Il est intéressant de noter que le comité d'évaluation de la Chambre avait recommandé en premier lieu Eva Petrová, mais les députés ont décidé autrement et ont préféré la riche expérience de Beneš directement issue de la pratique judiciaire en matière de protection de l'enfance. La candidature de Beneš avait été proposée par le président Petr Pavel et le Sénat.
Qui est Martin Beneš ?
Martin Beneš a passé la majeure partie de sa carrière professionnelle au tribunal de district de Most. Il a commencé au service commercial, puis est devenu président du tribunal et, depuis 2016, il s'est spécialisé dans les affaires familiales, c'est-à-dire les litiges concernant la garde des enfants, leur représentation et leur protection contre la violence domestique. C'est cette expérience directe de la réalité quotidienne des enfants en danger qui l'a distingué des autres candidats.
Lors de son audition publique à la Chambre des députés, Beneš a souligné que la clé du succès de l'institution résiderait dans la protection sociale et juridique des enfants, c'est-à-dire une combinaison de soutien juridique et de travail social, et non un simple conseil juridique isolé.
Qu'apportera cette nouvelle institution ?
La fonction de défenseur des enfants a été créée par une loi que le président Pavel a signée et qui est entrée en vigueur le 1er juillet 2025. En attendant l'élection de Beneš, l'institution était temporairement dirigée par le représentant du médiateur, Vít Alexander Schorm. En seulement six mois d'activité, l'institution a reçu 767 signalements, dont 75 provenaient directement d'enfants. Les thèmes les plus fréquents étaient les litiges entre parents concernant la garde (150 cas), l'éducation (100 cas) et la prise en charge des enfants en danger (60 cas).
Les pouvoirs du défenseur des enfants sont précis et importants :
- enquêter sur les plaintes des enfants concernant les actions des organes de l'État,
- contrôler le respect des droits des enfants dans les établissements pour enfants,
- protéger les enfants contre la discrimination,
- intervenir en tant que partie intervenante dans les procédures judiciaires en matière de protection de l'enfance et les procédures systémiques,
- soumettre des recommandations au Parlement et à l'administration publique.
L'institution est située au sein du bureau du médiateur, mais les deux médiateurs agissent en toute indépendance l'un de l'autre et du gouvernement.
Pourquoi la République tchèque a-t-elle attendu si longtemps ?
Jusqu'à cette année, la République tchèque était l'un des derniers pays de l'Union européenne à ne pas avoir de défenseur spécialisé des droits de l'enfant. Les discussions sur sa création se sont poursuivies pendant de nombreuses années dans la politique nationale, se heurtant à plusieurs reprises à des différends sur la forme et les pouvoirs de l'institution.
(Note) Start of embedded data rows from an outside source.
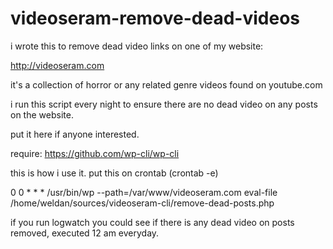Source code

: videoseram-remove-dead-videos
=============================

i wrote this to remove dead video links on one of my website:

http://videoseram.com

it's a collection of horror or any related genre videos found on youtube.com

i run this script every night to ensure there are no dead video on any posts on the website. 

put it here if anyone interested. 

require:
https://github.com/wp-cli/wp-cli


this is how i use it. put this on crontab (crontab -e)

0 0  * * * /usr/bin/wp --path=/var/www/videoseram.com eval-file /home/weldan/sources/videoseram-cli/remove-dead-posts.php

if you run logwatch you could see if there is any dead video on posts removed, executed 12 am everyday. 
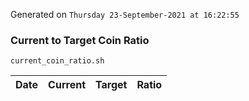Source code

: Generated on `Thursday 23-September-2021 at 16:22:55`

### Current to Target Coin Ratio
`current_coin_ratio.sh`

Date|Current|Target|Ratio
---|---|---|---
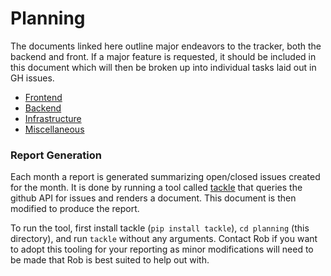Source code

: # Planning 

The documents linked here outline major endeavors to the tracker, both the backend and front. If a major feature is requested, it should be included in this document which will then be broken up into individual tasks laid out in GH issues. 

- [Frontend](./frontend.md)
- [Backend](./backend.md)
- [Infrastructure](./infra.md)
- [Miscellaneous](./miscellaneous.md)

### Report Generation 

Each month a report is generated summarizing open/closed issues created for the month. It is done by running a tool called [tackle](https://github.com/robcxyz/tackle-box) that queries the github API for issues and renders a document. This document is then modified to produce the report. 

To run the tool, first install tackle (`pip install tackle`), `cd planning` (this directory), and run `tackle` without any arguments. Contact Rob if you want to adopt this tooling for your reporting as minor modifications will need to be made that Rob is best suited to help out with.
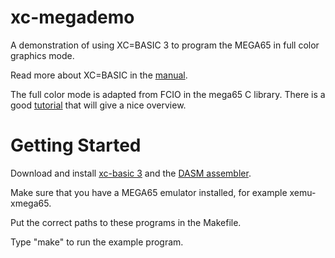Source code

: # xc-megademo
A demonstration of using XC=BASIC 3 to program the MEGA65 in full color graphics mode.

Read more about XC=BASIC in the [manual](https://xc-basic.net/doku.php?id=v3:start).

The full color mode is adapted from FCIO in the mega65 C library. There is a good [tutorial](https://steph72.github.io/fcio-tutorial/) that will give a nice overview.

# Getting Started

Download and install [xc-basic 3](https://github.com/neilsf/xc-basic3)
and the [DASM assembler](https://github.com/dasm-assembler/dasm).

Make sure that you have a MEGA65 emulator installed, for example xemu-xmega65.

Put the correct paths to these programs in the Makefile.

Type "make" to run the example program.



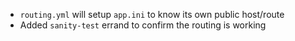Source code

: * `routing.yml` will setup `app.ini` to know its own public host/route
* Added `sanity-test` errand to confirm the routing is working
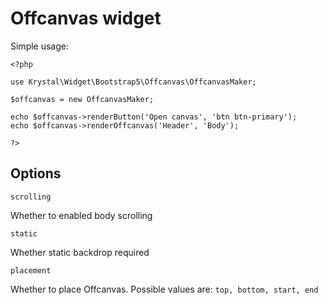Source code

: Offcanvas widget
=====

Simple usage:

    <?php
    
    use Krystal\Widget\Bootstrap5\Offcanvas\OffcanvasMaker;
    
    $offcanvas = new OffcanvasMaker;
    
    echo $offcanvas->renderButton('Open canvas', 'btn btn-primary');
    echo $offcanvas->renderOffcanvas('Header', 'Body');
    
    ?>


Options
-------

`scrolling`

Whether to enabled body scrolling

`static`

Whether static backdrop required

`placement`

Whether to place Offcanvas. Possible values are: `top, bottom, start, end`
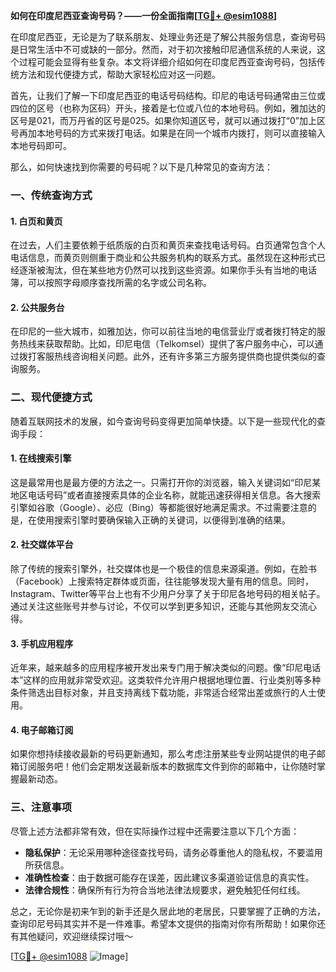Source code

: **如何在印度尼西亚查询号码？——一份全面指南[[TG💪+ @esim1088](https://t.me/s/esim1088)]**

在印度尼西亚，无论是为了联系朋友、处理业务还是了解公共服务信息，查询号码是日常生活中不可或缺的一部分。然而，对于初次接触印尼通信系统的人来说，这个过程可能会显得有些复杂。本文将详细介绍如何在印度尼西亚查询号码，包括传统方法和现代便捷方式，帮助大家轻松应对这一问题。

首先，让我们了解一下印度尼西亚的电话号码结构。印尼的电话号码通常由三位或四位的区号（也称为区码）开头，接着是七位或八位的本地号码。例如，雅加达的区号是021，而万丹省的区号是025。如果你知道区号，就可以通过拨打“0”加上区号再加本地号码的方式来拨打电话。如果是在同一个城市内拨打，则可以直接输入本地号码即可。

那么，如何快速找到你需要的号码呢？以下是几种常见的查询方法：

### 一、传统查询方式

#### 1. 白页和黄页
在过去，人们主要依赖于纸质版的白页和黄页来查找电话号码。白页通常包含个人电话信息，而黄页则侧重于商业和公共服务机构的联系方式。虽然现在这种形式已经逐渐被淘汰，但在某些地方仍然可以找到这些资源。如果你手头有当地的电话簿，可以按照字母顺序查找所需的名字或公司名称。

#### 2. 公共服务台
在印尼的一些大城市，如雅加达，你可以前往当地的电信营业厅或者拨打特定的服务热线来获取帮助。比如，印尼电信（Telkomsel）提供了客户服务中心，可以通过拨打客服热线咨询相关问题。此外，还有许多第三方服务提供商也提供类似的查询服务。

### 二、现代便捷方式

随着互联网技术的发展，如今查询号码变得更加简单快捷。以下是一些现代化的查询手段：

#### 1. 在线搜索引擎
这是最常用也是最方便的方法之一。只需打开你的浏览器，输入关键词如“印尼某地区电话号码”或者直接搜索具体的企业名称，就能迅速获得相关信息。各大搜索引擎如谷歌（Google）、必应（Bing）等都能很好地满足需求。不过需要注意的是，在使用搜索引擎时要确保输入正确的关键词，以便得到准确的结果。

#### 2. 社交媒体平台
除了传统的搜索引擎外，社交媒体也是一个极佳的信息来源渠道。例如，在脸书（Facebook）上搜索特定群体或页面，往往能够发现大量有用的信息。同时，Instagram、Twitter等平台上也有不少用户分享了关于印尼各地号码的相关帖子。通过关注这些账号并参与讨论，不仅可以学到更多知识，还能与其他网友交流心得。

#### 3. 手机应用程序
近年来，越来越多的应用程序被开发出来专门用于解决类似的问题。像“印尼电话本”这样的应用就非常受欢迎。这类软件允许用户根据地理位置、行业类别等多种条件筛选出目标对象，并且支持离线下载功能，非常适合经常出差或旅行的人士使用。

#### 4. 电子邮箱订阅
如果你想持续接收最新的号码更新通知，那么考虑注册某些专业网站提供的电子邮箱订阅服务吧！他们会定期发送最新版本的数据库文件到你的邮箱中，让你随时掌握最新动态。

### 三、注意事项

尽管上述方法都非常有效，但在实际操作过程中还需要注意以下几个方面：
- **隐私保护**：无论采用哪种途径查找号码，请务必尊重他人的隐私权，不要滥用所获信息。
- **准确性检查**：由于数据可能存在误差，因此建议多渠道验证信息的真实性。
- **法律合规性**：确保所有行为符合当地法律法规要求，避免触犯任何红线。

总之，无论你是初来乍到的新手还是久居此地的老居民，只要掌握了正确的方法，查询印尼号码其实并不是一件难事。希望本文提供的指南对你有所帮助！如果你还有其他疑问，欢迎继续探讨哦～

[[TG💪+ @esim1088](https://t.me/s/esim1088) ![Image](https://i.postimg.cc/4NQfJmqS/Snipaste-2025-05-13-00-14-12.png)]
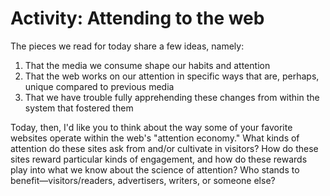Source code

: # Activity: Attending to the web

The pieces we read for today share a few ideas, namely:

1. That the media we consume shape our habits and attention
2. That the web works on our attention in specific ways that are, perhaps, unique compared to previous media
3. That we have trouble fully apprehending these changes from within the system that fostered them

Today, then, I'd like you to think about the way some of your favorite websites operate within the web's "attention economy." What kinds of attention do these sites ask from and/or cultivate in visitors? How do these sites reward particular kinds of engagement, and how do these rewards play into what we know about the science of attention? Who stands to benefit—visitors/readers, advertisers, writers, or someone else? 
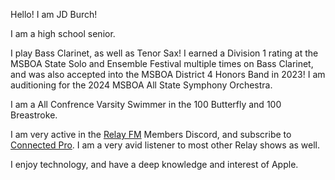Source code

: Hello! I am JD Burch!

I am a high school senior.

I play Bass Clarinet, as well as Tenor Sax! I earned a Division 1 rating at the MSBOA State Solo and Ensemble Festival multiple times on Bass Clarinet, and was also accepted into the MSBOA District 4 Honors Band in 2023! I am  auditioning for the 2024 MSBOA All State Symphony Orchestra.

I am a All Confrence Varsity Swimmer in the 100 Butterfly and 100 Breastroke.

I am very active in the [Relay FM](https://relay.fm) Members Discord, and subscribe to [Connected Pro](https://relay.fm/connected). I am a very avid listener to most other Relay shows as well.

I enjoy technology, and have a deep knowledge and interest of Apple.
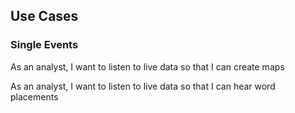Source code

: ## Use Cases

### Single Events

As an analyst, I want to listen to live data so that I can create maps

As an analyst, I want to listen to live data so that I can hear word placements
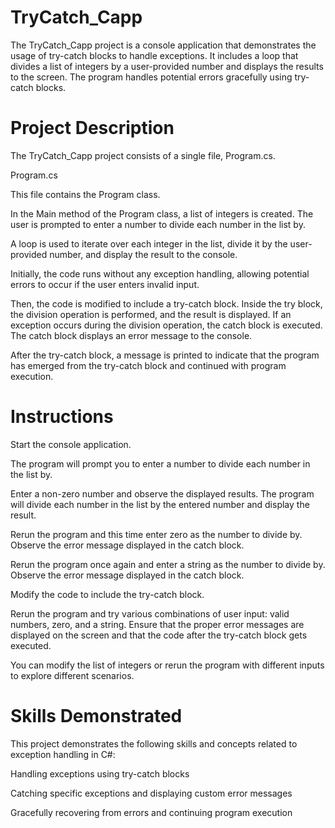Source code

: # TryCatch_Capp

The TryCatch_Capp project is a console application that demonstrates the usage of try-catch blocks to handle exceptions. It includes a loop that divides a list of integers by a user-provided number and displays the results to the screen. The program handles potential errors gracefully using try-catch blocks.

# Project Description
The TryCatch_Capp project consists of a single file, Program.cs.

Program.cs

This file contains the Program class.

In the Main method of the Program class, a list of integers is created. The user is prompted to enter a number to divide each number in the list by.

A loop is used to iterate over each integer in the list, divide it by the user-provided number, and display the result to the console.

Initially, the code runs without any exception handling, allowing potential errors to occur if the user enters invalid input.

Then, the code is modified to include a try-catch block. Inside the try block, the division operation is performed, and the result is displayed. If an exception occurs during the division operation, the catch block is executed. The catch block displays an error message to the console.

After the try-catch block, a message is printed to indicate that the program has emerged from the try-catch block and continued with program execution.

# Instructions
Start the console application.

The program will prompt you to enter a number to divide each number in the list by.

Enter a non-zero number and observe the displayed results. The program will divide each number in the list by the entered number and display the result.

Rerun the program and this time enter zero as the number to divide by. Observe the error message displayed in the catch block.

Rerun the program once again and enter a string as the number to divide by. Observe the error message displayed in the catch block.

Modify the code to include the try-catch block.

Rerun the program and try various combinations of user input: valid numbers, zero, and a string. Ensure that the proper error messages are displayed on the screen and that the code after the try-catch block gets executed.

You can modify the list of integers or rerun the program with different inputs to explore different scenarios.

# Skills Demonstrated
This project demonstrates the following skills and concepts related to exception handling in C#:

Handling exceptions using try-catch blocks

Catching specific exceptions and displaying custom error messages

Gracefully recovering from errors and continuing program execution

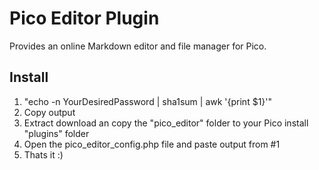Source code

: Pico Editor Plugin
==================

Provides an online Markdown editor and file manager for Pico.

Install
-------

1. "echo -n YourDesiredPassword | sha1sum | awk '{print $1}'"
2. Copy output
2. Extract download an copy the "pico_editor" folder to your Pico install "plugins" folder
2. Open the pico_editor_config.php file and paste output from #1
4. Thats it :)
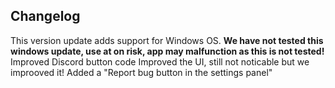 ## Changelog
This version update adds support for Windows OS.
**We have not tested this windows update, use at on risk, app may malfunction as this is not tested!**
Improved Discord button code
Improved the UI, still not noticable but we improoved it!
Added a "Report bug button in the settings panel"
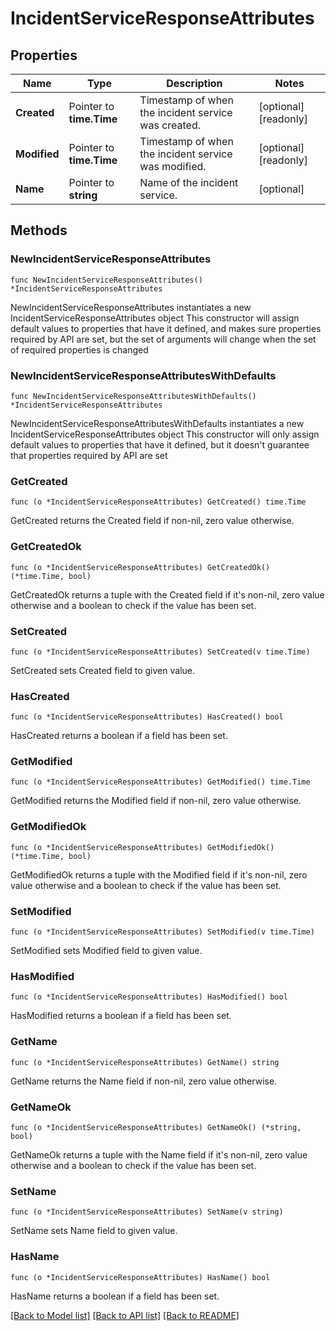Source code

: # IncidentServiceResponseAttributes

## Properties

Name | Type | Description | Notes
---- | ---- | ----------- | ------
**Created** | Pointer to **time.Time** | Timestamp of when the incident service was created. | [optional] [readonly] 
**Modified** | Pointer to **time.Time** | Timestamp of when the incident service was modified. | [optional] [readonly] 
**Name** | Pointer to **string** | Name of the incident service. | [optional] 

## Methods

### NewIncidentServiceResponseAttributes

`func NewIncidentServiceResponseAttributes() *IncidentServiceResponseAttributes`

NewIncidentServiceResponseAttributes instantiates a new IncidentServiceResponseAttributes object
This constructor will assign default values to properties that have it defined,
and makes sure properties required by API are set, but the set of arguments
will change when the set of required properties is changed

### NewIncidentServiceResponseAttributesWithDefaults

`func NewIncidentServiceResponseAttributesWithDefaults() *IncidentServiceResponseAttributes`

NewIncidentServiceResponseAttributesWithDefaults instantiates a new IncidentServiceResponseAttributes object
This constructor will only assign default values to properties that have it defined,
but it doesn't guarantee that properties required by API are set

### GetCreated

`func (o *IncidentServiceResponseAttributes) GetCreated() time.Time`

GetCreated returns the Created field if non-nil, zero value otherwise.

### GetCreatedOk

`func (o *IncidentServiceResponseAttributes) GetCreatedOk() (*time.Time, bool)`

GetCreatedOk returns a tuple with the Created field if it's non-nil, zero value otherwise
and a boolean to check if the value has been set.

### SetCreated

`func (o *IncidentServiceResponseAttributes) SetCreated(v time.Time)`

SetCreated sets Created field to given value.

### HasCreated

`func (o *IncidentServiceResponseAttributes) HasCreated() bool`

HasCreated returns a boolean if a field has been set.

### GetModified

`func (o *IncidentServiceResponseAttributes) GetModified() time.Time`

GetModified returns the Modified field if non-nil, zero value otherwise.

### GetModifiedOk

`func (o *IncidentServiceResponseAttributes) GetModifiedOk() (*time.Time, bool)`

GetModifiedOk returns a tuple with the Modified field if it's non-nil, zero value otherwise
and a boolean to check if the value has been set.

### SetModified

`func (o *IncidentServiceResponseAttributes) SetModified(v time.Time)`

SetModified sets Modified field to given value.

### HasModified

`func (o *IncidentServiceResponseAttributes) HasModified() bool`

HasModified returns a boolean if a field has been set.

### GetName

`func (o *IncidentServiceResponseAttributes) GetName() string`

GetName returns the Name field if non-nil, zero value otherwise.

### GetNameOk

`func (o *IncidentServiceResponseAttributes) GetNameOk() (*string, bool)`

GetNameOk returns a tuple with the Name field if it's non-nil, zero value otherwise
and a boolean to check if the value has been set.

### SetName

`func (o *IncidentServiceResponseAttributes) SetName(v string)`

SetName sets Name field to given value.

### HasName

`func (o *IncidentServiceResponseAttributes) HasName() bool`

HasName returns a boolean if a field has been set.


[[Back to Model list]](../README.md#documentation-for-models) [[Back to API list]](../README.md#documentation-for-api-endpoints) [[Back to README]](../README.md)



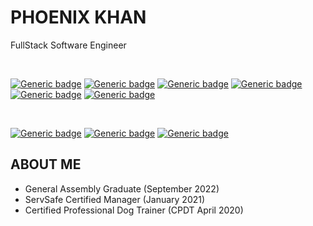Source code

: # PHOENIX KHAN
FullStack Software Engineer

<br>

[![Generic badge](https://img.shields.io/badge/HTML-Expert-red.svg)](https://shields.io/)
[![Generic badge](https://img.shields.io/badge/CSS-Intermediate-orange.svg)](https://shields.io/)
[![Generic badge](https://img.shields.io/badge/JavaScript-Intermediate-yellow.svg)](https://shields.io/)
[![Generic badge](https://img.shields.io/badge/MongoDB-Beginner-green.svg)](https://shields.io/)
[![Generic badge](https://img.shields.io/badge/SQL-Beginner-yellow.svg)](https://shields.io/)
[![Generic badge](https://img.shields.io/badge/Python-Learning-orange.svg)](https://shields.io/)


<br>

[![Generic badge](https://img.shields.io/badge/UI-Beginner-gray.svg)](https://shields.io/)
[![Generic badge](https://img.shields.io/badge/React-Intermediate-lavander.svg)](https://shields.io/)
[![Generic badge](https://img.shields.io/badge/OOP-Beginner-pink.svg)](https://shields.io/)

## ABOUT ME

+ General Assembly Graduate (September 2022)
+ ServSafe Certified Manager (January 2021)
+ Certified Professional Dog Trainer (CPDT April 2020)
Des institutions comparables existent dans la plupart des pays européens : la Scandinavie est pionnière depuis les années 1970 et la Pologne a mis en place un défenseur des enfants en 2000.
Les organisations internationales telles que l'ONU et le Conseil de l'Europe appellent depuis longtemps les États membres à créer des institutions indépendantes pour les droits de l'enfant. La République tchèque rejoint désormais les pays qui respectent cette norme.
Défis et attentes
Martin Beneš prend ses fonctions pour un mandat de six ans. Il devra mettre en place une institution dotée de ses propres ressources spécialisées, établir une coopération avec les organes de protection sociale et juridique de l'enfance (OSPOD), les tribunaux et le secteur à but non lucratif. Les chiffres des premiers mois d'activité de l'institution ont clairement montré que l'intérêt du public, et en particulier des enfants eux-mêmes, est réel et urgent.
La création de cette institution intervient également à un moment où la République tchèque a interdit, par une loi entrée en vigueur en janvier 2026, les châtiments corporels infligés aux enfants. La combinaison de changements législatifs et d'un solide soutien institutionnel crée ainsi un nouveau cadre de protection des mineurs, attendu depuis longtemps dans le pays.